[[ SUPPLIED INFORMATION open ]]
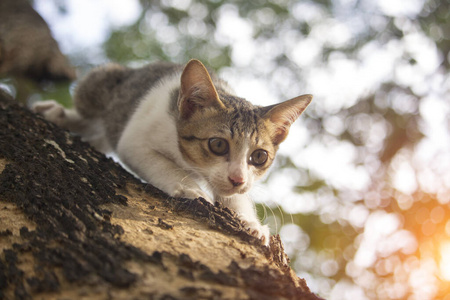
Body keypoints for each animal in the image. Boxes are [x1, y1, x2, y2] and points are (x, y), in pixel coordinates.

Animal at [32, 59, 312, 244]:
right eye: (218, 144)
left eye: (259, 157)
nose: (237, 178)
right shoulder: (136, 140)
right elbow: (159, 162)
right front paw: (190, 188)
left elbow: (236, 197)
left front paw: (250, 221)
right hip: (100, 83)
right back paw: (61, 115)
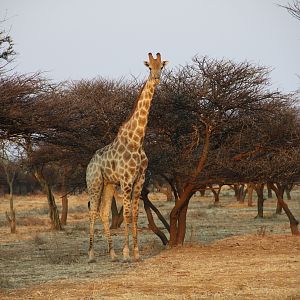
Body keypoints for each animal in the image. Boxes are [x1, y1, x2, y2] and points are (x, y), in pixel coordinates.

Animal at [86, 52, 169, 262]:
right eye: (149, 67)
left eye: (161, 67)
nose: (156, 78)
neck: (137, 139)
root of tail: (89, 163)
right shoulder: (126, 180)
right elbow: (127, 215)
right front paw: (126, 253)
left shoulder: (139, 179)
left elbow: (135, 213)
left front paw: (136, 253)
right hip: (94, 183)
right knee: (92, 211)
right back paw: (91, 254)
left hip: (108, 184)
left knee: (104, 212)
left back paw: (112, 254)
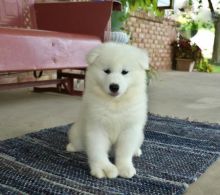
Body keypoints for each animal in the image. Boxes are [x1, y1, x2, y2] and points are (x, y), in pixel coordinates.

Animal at [66, 42, 150, 178]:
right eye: (107, 71)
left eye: (124, 72)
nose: (114, 86)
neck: (115, 103)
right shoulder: (96, 127)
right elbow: (97, 150)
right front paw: (103, 168)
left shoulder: (129, 129)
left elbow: (125, 151)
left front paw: (125, 167)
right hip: (76, 131)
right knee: (78, 142)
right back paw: (72, 146)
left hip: (139, 136)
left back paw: (136, 151)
[[ SUPPLIED INFORMATION closed ]]
The reply must hold every line above exactly as written and none of the pictures.

Body keypoints for each animal in the image. Boxes are [x1, y1, x2, y2] and points are (x, y), in pixel coordinates.

Animal at [32, 59, 312, 244]:
right eye: (218, 144)
left eye: (259, 157)
nose: (237, 178)
right shoulder: (136, 140)
right elbow: (159, 162)
right front paw: (190, 188)
left elbow: (236, 197)
left front paw: (250, 221)
right hip: (100, 83)
right back paw: (61, 115)
Body keypoints for each animal in the image. Boxes are [x1, y1, x2, y2] and points are (x, y), in pixel coordinates.

Animal at [86, 52, 169, 262]:
right eye: (149, 67)
left eye: (161, 67)
nose: (156, 78)
neck: (137, 139)
root of tail: (89, 163)
right shoulder: (126, 180)
right elbow: (127, 215)
right front paw: (126, 253)
left shoulder: (139, 179)
left elbow: (135, 213)
left front paw: (136, 253)
right hip: (94, 183)
right knee: (92, 211)
right back paw: (91, 254)
left hip: (108, 184)
left knee: (104, 212)
left back paw: (112, 254)
Body keypoints for each animal in the image. Boxes are [x1, y1, x2, y2] and points are (x, y), in pixel coordinates.

Animal at [66, 42, 150, 178]:
right eye: (107, 71)
left eye: (124, 72)
nose: (114, 86)
neck: (115, 103)
right shoulder: (96, 127)
right elbow: (97, 150)
right front paw: (103, 168)
left shoulder: (129, 129)
left elbow: (125, 151)
left front paw: (125, 167)
right hip: (76, 131)
right knee: (78, 142)
right back paw: (72, 146)
left hip: (139, 136)
left back paw: (136, 151)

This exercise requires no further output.